Because I have a Peak UK dry suit with an inside leg zipper from ankle to ankle it is no problem to get to the valve of the urine bag. But other manufacturers with another system to enter the dry suit can deliver a custom ankle zipper on request (for example : Kokatat at 51 $ for a 20 cm ankle zipper, price 2013)
I do understand that not only the technical solution is important but perhaps even more important is the psychological and social acceptance.
The German glider pilots have already succeeded but this is clearly also a task for monitors, supervisors and sport organizations, in particular the senior sports guides.
- Another problem is the potential overloading of the wrist joint and the muscles of the forearm. One can try to place the peddle blades parallel instead of under an angle. If the wind is not excessive (above 6 Bf), this can be a good solution.
One also can try right to keep the wrist joints more straight by stretching the fingers of the upper “push hand”. Also the lower wrist joint (pivot point) can be more straight by only holding the peddle between thumb and index finger.
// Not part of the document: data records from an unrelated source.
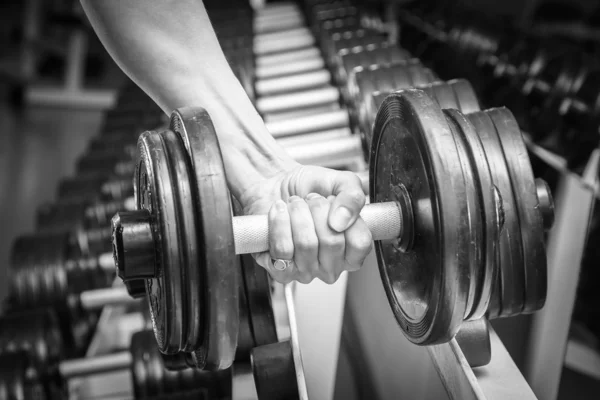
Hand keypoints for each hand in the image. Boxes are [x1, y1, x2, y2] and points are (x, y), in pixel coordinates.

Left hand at [239, 164, 372, 284]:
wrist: (275, 187)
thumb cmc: (308, 189)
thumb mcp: (339, 181)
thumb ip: (352, 196)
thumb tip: (342, 221)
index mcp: (352, 248)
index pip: (359, 243)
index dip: (345, 215)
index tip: (331, 199)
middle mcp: (332, 265)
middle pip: (332, 243)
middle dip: (317, 210)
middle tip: (309, 199)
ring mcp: (307, 272)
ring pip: (306, 245)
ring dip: (297, 214)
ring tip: (294, 204)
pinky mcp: (282, 271)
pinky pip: (282, 251)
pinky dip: (279, 223)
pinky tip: (279, 213)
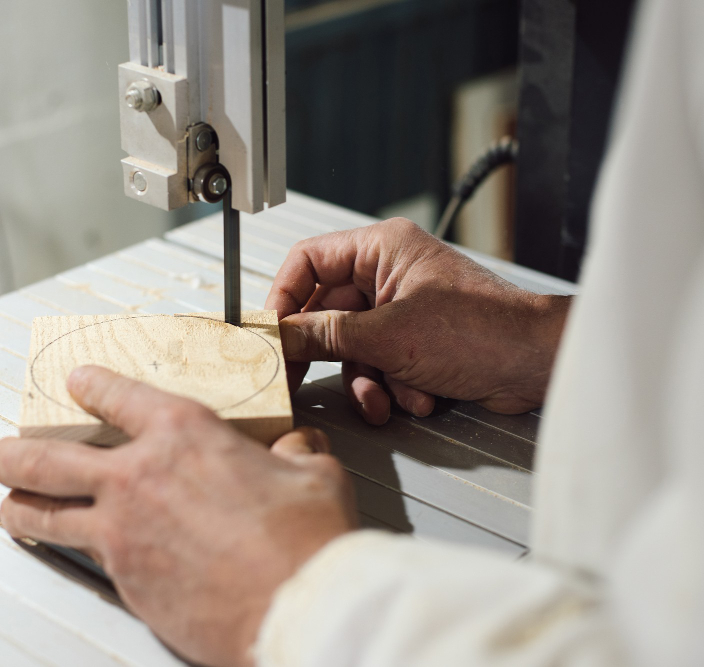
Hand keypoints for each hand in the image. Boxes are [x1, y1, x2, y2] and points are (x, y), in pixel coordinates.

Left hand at [0, 366, 357, 666]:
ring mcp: (121, 533)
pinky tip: (80, 554)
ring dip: (20, 506)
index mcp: (183, 433)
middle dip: (16, 452)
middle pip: (45, 458)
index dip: (90, 384)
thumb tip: (296, 449)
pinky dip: (76, 553)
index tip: (78, 381)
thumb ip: (293, 452)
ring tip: (12, 506)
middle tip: (7, 452)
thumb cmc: (305, 541)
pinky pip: (86, 560)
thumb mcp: (312, 473)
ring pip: (42, 514)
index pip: (116, 395)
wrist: (298, 607)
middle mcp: (138, 477)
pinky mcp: (124, 582)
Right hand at [265, 218, 570, 423]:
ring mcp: (402, 309)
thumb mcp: (389, 336)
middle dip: (330, 354)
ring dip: (367, 379)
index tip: (270, 331)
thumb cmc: (485, 329)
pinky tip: (416, 395)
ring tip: (384, 397)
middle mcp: (389, 274)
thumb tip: (282, 336)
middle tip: (299, 377)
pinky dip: (392, 386)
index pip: (309, 261)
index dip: (284, 297)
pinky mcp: (416, 342)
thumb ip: (327, 335)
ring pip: (352, 347)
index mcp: (381, 249)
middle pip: (328, 312)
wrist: (537, 365)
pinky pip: (379, 364)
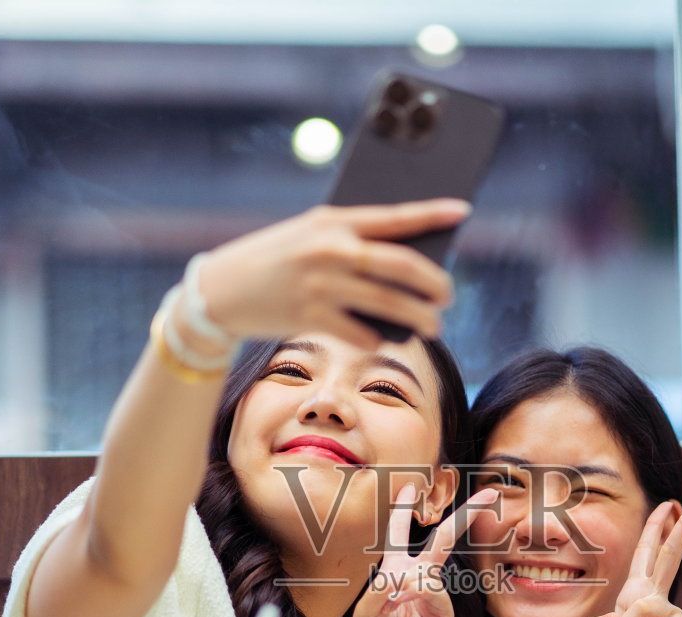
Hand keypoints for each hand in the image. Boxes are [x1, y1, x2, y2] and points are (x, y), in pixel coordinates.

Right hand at [194, 201, 469, 351]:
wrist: (219, 290)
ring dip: (419, 318)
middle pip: (401, 265)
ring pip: (389, 303)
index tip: (462, 212)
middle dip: (434, 282)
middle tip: (448, 294)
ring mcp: (320, 283)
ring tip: (434, 326)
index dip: (432, 213)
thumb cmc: (272, 261)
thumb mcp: (308, 236)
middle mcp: (330, 249)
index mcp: (332, 220)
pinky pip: (361, 332)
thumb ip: (350, 241)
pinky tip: (387, 340)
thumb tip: (406, 266)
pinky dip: (378, 338)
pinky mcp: (309, 316)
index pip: (394, 216)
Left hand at [348, 482, 497, 616]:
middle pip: (443, 539)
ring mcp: (433, 595)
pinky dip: (416, 594)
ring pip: (430, 567)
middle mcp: (417, 579)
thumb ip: (381, 589)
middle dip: (465, 515)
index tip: (409, 487)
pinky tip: (404, 607)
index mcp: (394, 572)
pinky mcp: (442, 613)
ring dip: (407, 582)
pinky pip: (432, 590)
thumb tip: (409, 576)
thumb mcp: (363, 613)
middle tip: (490, 493)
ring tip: (391, 608)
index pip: (400, 534)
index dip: (404, 511)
Anyway, using alternating techniques is certainly a plus for fingers, wrist joints and forearm muscles.
Also, the application to the paddle of a “grip” or “taping” as is used for the badminton and tennis racket
has a very good effect on reducing the strength needed to hold the peddle.
I myself have chosen a “Prestige Pro” HEAD taping that I knew from playing badminton.
- The instructor who told me about the wrist technique for the elderly also told me that recognizing and staying in the “comfort” zone was also important for the older kayaker. In the past few months I learned to recognise this “comfort zone” by repeatedly going beyond it and now I start to reconise it. Stay well within your speed capability and don’t let younger and /or stronger kayakers seduce you to go faster or further. Remember that you have to hold on to some reserve in case you are turning over and have to perform a rescue, help somebody or be able to handle whatever event may cross your path. I know now that after a rescue I have to take a break, and I have to take care of eating and drinking from time to time. If I feel tired I do take a rest, land or call it a day.